Le texte argumentatif cherche à emporter l’adhésion du destinataire pour qu’il adopte la position du locuteur; cependant, il y a plusieurs façons de mener cette tâche à bien: on peut démontrer le bien-fondé de la thèse que l’on défend, convaincre son interlocuteur que c’est la thèse la plus probante, ou l’en persuader.
Démontrer
Il me paraît démontré que les bêtes ne peuvent être de simples machines; voici ma preuve. Dieu leur a fait précisément les mêmes organes de sentiment que les nôtres; donc, s’ils ne sentent point, Dieu a fait un ouvrage inutile; or Dieu, de votre aveu même, ne fait rien en vain; donc il n’a point fabriqué tant d’organes de sentiment pour qu’il n’y eût point de sentiment; donc les bêtes ne sont point de pures machines.

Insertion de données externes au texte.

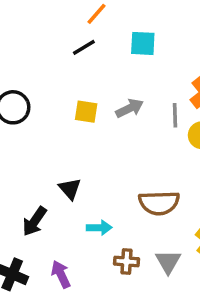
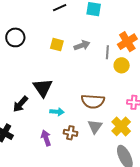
black triangle: (70, 189) -> (43, 88), size x1.5
gray triangle: (168, 262) -> (95, 127), moved
purple arrow: (61, 274) -> (46, 138), moved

(Voltaire, Lettres philosophiques, 1734)
- Lorsqu’on démontre une thèse, on en prouve la véracité par des éléments irréfutables. La démonstration est ainsi rationnelle et logique; ses conclusions sont normalement indiscutables. Aussi démontrer ne nécessite-t-il pas d’interlocuteur: la vérité de ce que l’on démontre n’a pas besoin d’être accréditée par autrui.
- Un texte argumentatif qui cherche à démontrer est reconnaissable à:
• son apparence généralement objective: le locuteur s’efface, parce qu’il expose une vérité qui a force de loi;
• son raisonnement logique, dont la cohérence est explicite; ici, Voltaire emploie une forme de syllogisme;
• ses nombreux mots de liaison, qui marquent la progression de la démonstration.
Convaincre
C’est une dangereuse invention que celle de la torture, et il me semble que c’est une épreuve de force, plutôt qu’une épreuve de vérité. Ainsi celui qui peut la supporter cache la vérité, comme celui qui n’en est pas capable. En effet, pourquoi la douleur me ferait-elle avouer mes fautes, plus qu’elle ne me contraindrait à dire ce qui n’existe pas?
(Michel de Montaigne, Essais, 1580-1588)
- Lorsque l’on convainc quelqu’un du bien-fondé d’une thèse, on l’amène à reconnaître rationnellement que l’opinion que l’on défend est vraie ; la différence avec la démonstration est que la thèse n’est pas irréfutable, et qu’il est toujours possible de défendre la thèse adverse. Aussi convaincre nécessite-t-il un interlocuteur.
- Un texte argumentatif qui cherche à convaincre est reconnaissable à :
• la présence d’arguments et d’exemples à l’appui de la thèse;
• l’emploi de raisonnements logiques, déductifs ou inductifs, qui s’appuient sur des mots de liaison (« ainsi », « en effet ») ;
• la prise en compte de la thèse adverse, que l’on cherche à réfuter. Ici, Montaigne s’oppose explicitement à ceux qui défendent la torture comme moyen de forcer les accusés à avouer leur culpabilité.
Persuader
Nous venons, écrivains, peintres, sculpteurs, architectes, amateurs passionnés de la beauté jusqu’ici intacte de Paris, protester de toutes nos forces, de toute notre indignation, au nom du goût français méconnu, au nom de l’art et de l’histoire français menacés, contre l’érection, en plein coeur de notre capitale, de l’inutile et monstrueuse Tour Eiffel, que la malignité publique, souvent empreinte de bon sens et d’esprit de justice, a déjà baptisée du nom de « Tour de Babel ».
(« Les Artistes contre la Tour Eiffel »,
Le Temps, 14 février 1887)
- Lorsqu’on persuade quelqu’un du bien-fondé d’une thèse, on l’amène à reconnaître sentimentalement que l’opinion que l’on défend est vraie; la persuasion ne s’appuie donc pas sur des arguments logiques, mais fait appel à l’émotion du destinataire.
- Un texte argumentatif qui cherche à persuader est reconnaissable à :
• la volonté d’impliquer le destinataire, soit par les moyens énonciatifs traditionnels (apostrophe, interrogations…), soit par le recours à l’émotion (registres pathétique ou comique par exemple);
• l’usage de nombreux procédés et figures de style, pour séduire le destinataire par un discours attrayant;
• l’absence de véritable argument, auquel se substituent des jugements subjectifs; ici, les « artistes » critiquent la Tour Eiffel et dénoncent sa laideur, mais ne donnent pas d’argument logique contre sa construction.